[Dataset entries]
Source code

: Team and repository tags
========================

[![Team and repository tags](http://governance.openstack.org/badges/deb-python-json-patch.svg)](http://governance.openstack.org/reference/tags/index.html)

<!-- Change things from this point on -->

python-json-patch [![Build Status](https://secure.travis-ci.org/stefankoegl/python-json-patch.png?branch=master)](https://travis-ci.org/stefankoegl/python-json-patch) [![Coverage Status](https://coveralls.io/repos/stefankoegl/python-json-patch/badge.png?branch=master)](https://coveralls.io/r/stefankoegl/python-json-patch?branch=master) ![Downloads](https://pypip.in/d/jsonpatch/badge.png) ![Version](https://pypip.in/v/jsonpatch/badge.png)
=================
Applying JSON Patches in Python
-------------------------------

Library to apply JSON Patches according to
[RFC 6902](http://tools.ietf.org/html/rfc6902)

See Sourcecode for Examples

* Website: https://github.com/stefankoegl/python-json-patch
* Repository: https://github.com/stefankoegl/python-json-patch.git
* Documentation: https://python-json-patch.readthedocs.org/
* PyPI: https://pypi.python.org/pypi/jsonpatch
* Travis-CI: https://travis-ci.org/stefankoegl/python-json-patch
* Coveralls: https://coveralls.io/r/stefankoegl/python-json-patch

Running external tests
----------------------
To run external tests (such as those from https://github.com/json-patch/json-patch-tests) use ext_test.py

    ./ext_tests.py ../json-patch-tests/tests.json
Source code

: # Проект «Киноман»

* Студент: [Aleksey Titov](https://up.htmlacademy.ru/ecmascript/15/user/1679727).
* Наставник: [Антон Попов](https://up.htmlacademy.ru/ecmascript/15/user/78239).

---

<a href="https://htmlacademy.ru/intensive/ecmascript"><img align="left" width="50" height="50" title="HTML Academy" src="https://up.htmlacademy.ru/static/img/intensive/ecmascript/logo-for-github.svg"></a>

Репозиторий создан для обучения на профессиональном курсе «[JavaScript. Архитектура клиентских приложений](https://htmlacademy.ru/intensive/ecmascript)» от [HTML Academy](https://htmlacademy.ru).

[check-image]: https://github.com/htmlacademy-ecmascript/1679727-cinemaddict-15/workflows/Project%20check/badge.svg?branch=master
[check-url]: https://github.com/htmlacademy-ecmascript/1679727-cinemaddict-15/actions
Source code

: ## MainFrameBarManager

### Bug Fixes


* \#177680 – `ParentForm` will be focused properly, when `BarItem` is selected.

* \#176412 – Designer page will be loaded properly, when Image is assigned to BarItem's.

Task prompt:
Read through the data and copy every line where "properly" shows up.

Response box:
* \#177680 – `ParentForm` will be focused properly, when `BarItem` is selected.
* \#176412 – Designer page will be loaded properly, when Image is assigned to BarItem's.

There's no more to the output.